# Navionics question



## float4fish (Feb 15, 2017)

I have the card for my Helix 5 and just put the chip into the computer. Looked at a few lakes and seen a few spots I would like to mark. Says that function is only available in mobile. Question is if I buy the app will those spots load to my card to be viewed on my Helix or will I have to use my phone to navigate to the marks?


----------



## KirtH (Apr 13, 2012)

You cannot mark spots on your computer and load them to the card. If you buy the app the spots you mark will only show on the mobile app.


----------



## float4fish (Feb 15, 2017)

That’s what I was thinking, seems like a major flaw in the coding. Wouldn’t it make much more sense for the consumer to have all of their data in one place, or at least transfer from the mobile ap to the card to use on the lake!


----------



## KirtH (Apr 13, 2012)

float4fish said:


> That’s what I was thinking, seems like a major flaw in the coding. Wouldn’t it make much more sense for the consumer to have all of their data in one place, or at least transfer from the mobile ap to the card to use on the lake!


The new Lowrance Units with WiFi can transfer data back and forth with the mobile app


----------



## jcoholich (Feb 12, 2014)

This link might help you out:
https://www.navionics.com/fin/charts/features/plotter-sync/navico-how-to


----------

Saved entries:
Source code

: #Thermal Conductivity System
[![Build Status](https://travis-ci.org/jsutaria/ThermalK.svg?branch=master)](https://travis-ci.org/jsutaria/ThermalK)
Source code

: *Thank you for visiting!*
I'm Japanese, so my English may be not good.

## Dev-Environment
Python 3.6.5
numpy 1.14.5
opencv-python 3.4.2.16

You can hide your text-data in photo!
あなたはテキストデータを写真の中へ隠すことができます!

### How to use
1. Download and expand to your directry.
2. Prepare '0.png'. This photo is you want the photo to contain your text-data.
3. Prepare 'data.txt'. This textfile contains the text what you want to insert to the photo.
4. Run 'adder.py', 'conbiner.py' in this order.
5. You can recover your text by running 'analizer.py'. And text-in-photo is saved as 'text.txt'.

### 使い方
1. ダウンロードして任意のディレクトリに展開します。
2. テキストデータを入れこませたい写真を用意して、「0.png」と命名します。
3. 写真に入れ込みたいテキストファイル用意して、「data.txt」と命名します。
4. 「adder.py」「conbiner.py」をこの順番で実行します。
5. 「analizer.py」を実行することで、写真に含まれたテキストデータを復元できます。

Work order: Repeat word for word the part of the Navionics thread starting at "I have the card" and ending at "to the marks?".

Answer for the task:
I have the card for my Helix 5 and just put the chip into the computer. Looked at a few lakes and seen a few spots I would like to mark. Says that function is only available in mobile. Question is if I buy the app will those spots load to my card to be viewed on my Helix or will I have to use my phone to navigate to the marks?